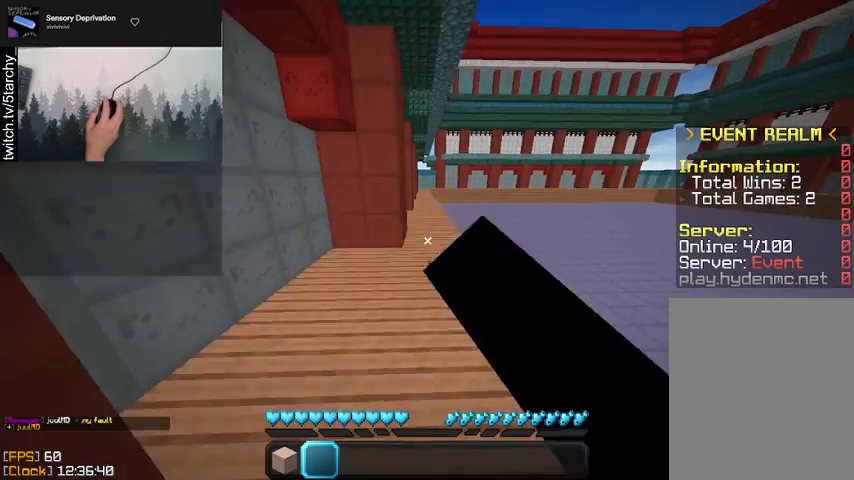
{"keys": ["space", "w"], "mouse": ["left"], "events": [[167, "mouse_left", "down"], [200, "mouse_left", "up"], [300, "mouse_left", "down"], [400, "mouse_left", "up"], [467, "mouse_left", "down"]]}
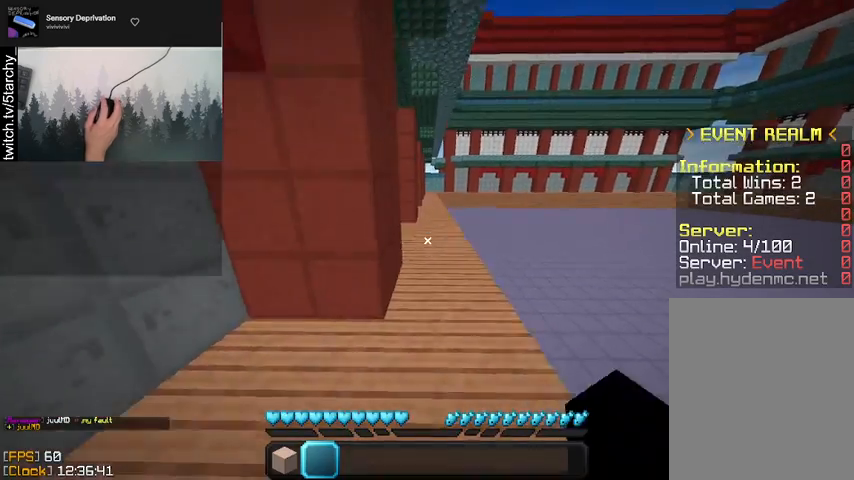
{"keys": ["space", "w"], "mouse": ["left"], "events": [[33, "mouse_left", "up"], [133, "mouse_left", "down"], [200, "mouse_left", "up"], [300, "mouse_left", "down"], [400, "mouse_left", "up"], [500, "mouse_left", "down"]]}
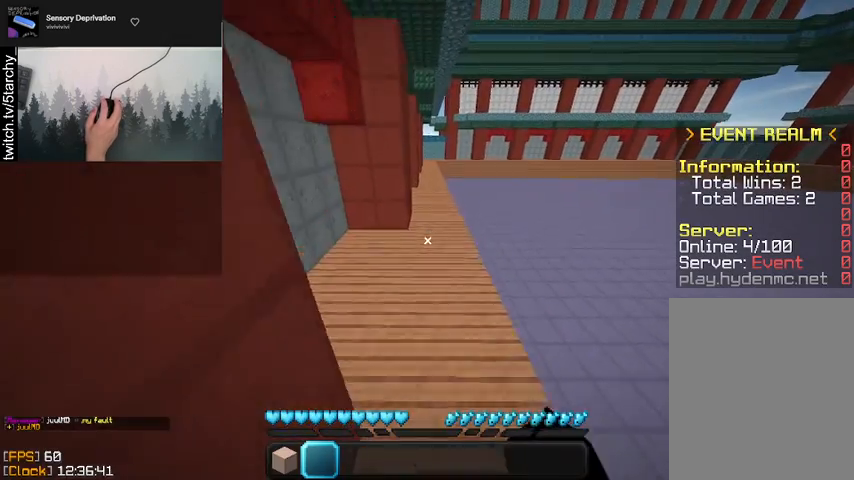
{"keys": ["space", "w"], "mouse": [], "events": [[100, "mouse_left", "up"], [200, "mouse_left", "down"], [300, "mouse_left", "up"], [400, "mouse_left", "down"], [500, "mouse_left", "up"]]}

_WHAT TO DO_
Every line of the data above is to be set down exactly; the pictures are not.

_TASK ANSWER_
{"keys": ["space", "w"], "mouse": ["left"], "events": [[167, "mouse_left", "down"], [200, "mouse_left", "up"], [300, "mouse_left", "down"], [400, "mouse_left", "up"], [467, "mouse_left", "down"]]}
{"keys": ["space", "w"], "mouse": ["left"], "events": [[33, "mouse_left", "up"], [133, "mouse_left", "down"], [200, "mouse_left", "up"], [300, "mouse_left", "down"], [400, "mouse_left", "up"], [500, "mouse_left", "down"]]}
{"keys": ["space", "w"], "mouse": [], "events": [[100, "mouse_left", "up"], [200, "mouse_left", "down"], [300, "mouse_left", "up"], [400, "mouse_left", "down"], [500, "mouse_left", "up"]]}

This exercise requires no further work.